Рядовые члены «клана» заискивающе покатились со смеху, зажимая рты. Тоня непонимающе обводила всех взглядом. Она чувствовала, что смеются над ней, и беспощадно покраснела.
— She's not bad-looking, especially when she blushes. She reeks slightly of onion but with those natural pink cheeks of hers she probably makes a tasty borsch. Actually, I wouldn't at all mind tasting that borsch[6], — сказал Селезнев.
— Вы что-то плохое говорите обо мне? — растерянно спросила Тоня.
— Наоборот, — спокойно ответил Селезнев. — Я говорю моему другу Сереже, как вы мне нравитесь.
— Не верьте ему, Тоня, — вырвалось у Сережи. — Он говорит пошлости.
— Мой друг ревнует вас ко мне, Тоня, — усмехнулся Селезнев. — Кому вы верите больше — мне или ему? Ну-ка, взгляните мне в глаза. — Он взял Тоню за плечи и, слегка притянув к себе, впился в ее черные влажные глаза хорошо отработанным властным взглядом. Селезнев занимался не только культуризмом мускулов, но и культуризмом взгляда.
— Не знаю… — сказала Тоня, невольно опуская глаза, вырвалась из рук Селезнева и убежала в темноту с посиделок.
— I don't think we should ruin our friendship over this little girl; she's just a short episode in my life, and I'll never see her again. But you and I are from the same «clan», and we could be of use to each other later or in the future which belongs to us. I don't advise you to quarrel with me![7]

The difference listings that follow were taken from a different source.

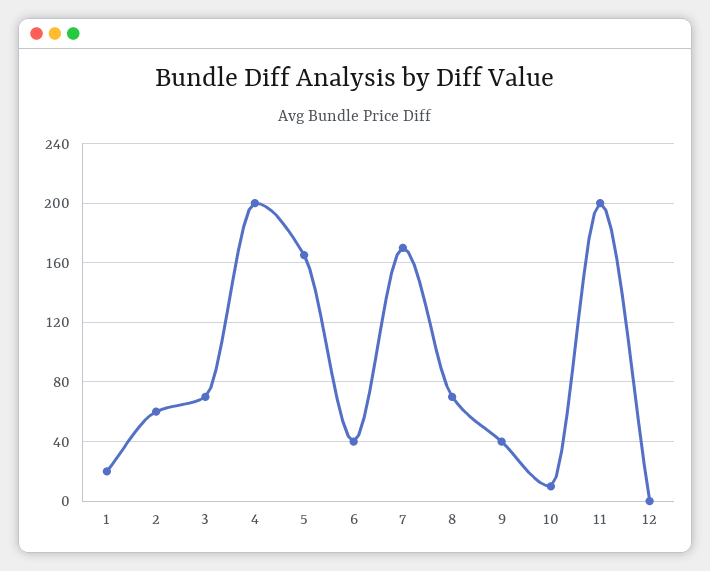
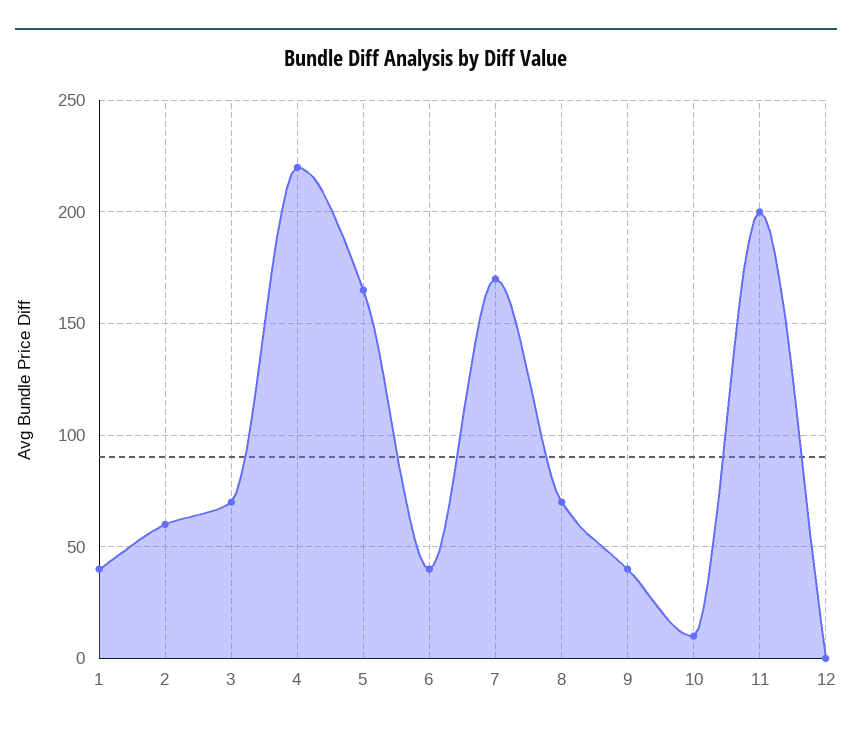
  {
-   "1": 20,
+   "1": 40,
    "2": 60,
    "3": 70,
-   "4": 200,
+   "4": 220,
    "5": 165,
    "6": 40,
    "7": 170,
    "8": 70,
    "9": 40,
    "10": 10,
    "11": 200,
    "12": 0
  }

Однажды Селезнев вернулся в избу, где они разместились, под утро и, укладываясь с Сережей рядом на полу, с обычной деланной скукой в голосе сказал:
— It was hard work — she was a virgin.[8]
Сережа схватил Селезнева, приподняв его с пола, и наотмашь ударил, ответив ему тоже по-английски:
— You bastard![9]
Мальчики повыскакивали из-под одеял, зажгли лампу. С полатей свесилась голова бабки, приютившей их:
— Господи Иисусе! Никак, дерутся! А еще городские…
Селезнев, чуть раскачиваясь, стоял перед Сережей в майке и трусах, поигрывая своими скульптурными мускулами:
— Обратите внимание, я его не тронул, хотя мог раздавить, как козявку. А за что он меня ударил? Пусть скажет. Ему нечего сказать.
Тогда Сережа развернулся и еще раз ударил Селезнева по щеке. На Сережу бросились со всех сторон, скрутили руки. Дело кончилось тем, что Сереже вкатили выговор по комсомольской линии за «хулиганство во время картофелеуборочной кампании».
Однажды Сережину школу посетила группа американских школьников старших классов. Директриса очень волновалась: «мероприятие» должно было пройти «на высоте». Двое американцев, как и ожидалось, были в джинсах и с длинными волосами, так что внешне почти не отличались от наших «англичан», но часы на руках у них были попроще и чуингама они не жевали. Была и американская девочка с прямыми льняными волосами и васильковыми глазами. Американцы вели себя довольно просто, но у сопровождавшего их долговязого дяди из госдепартамента на лице была такая же натянутая тревожная любезность, как и у директрисы, одетой по редкому случаю в несколько игривый брючный костюм.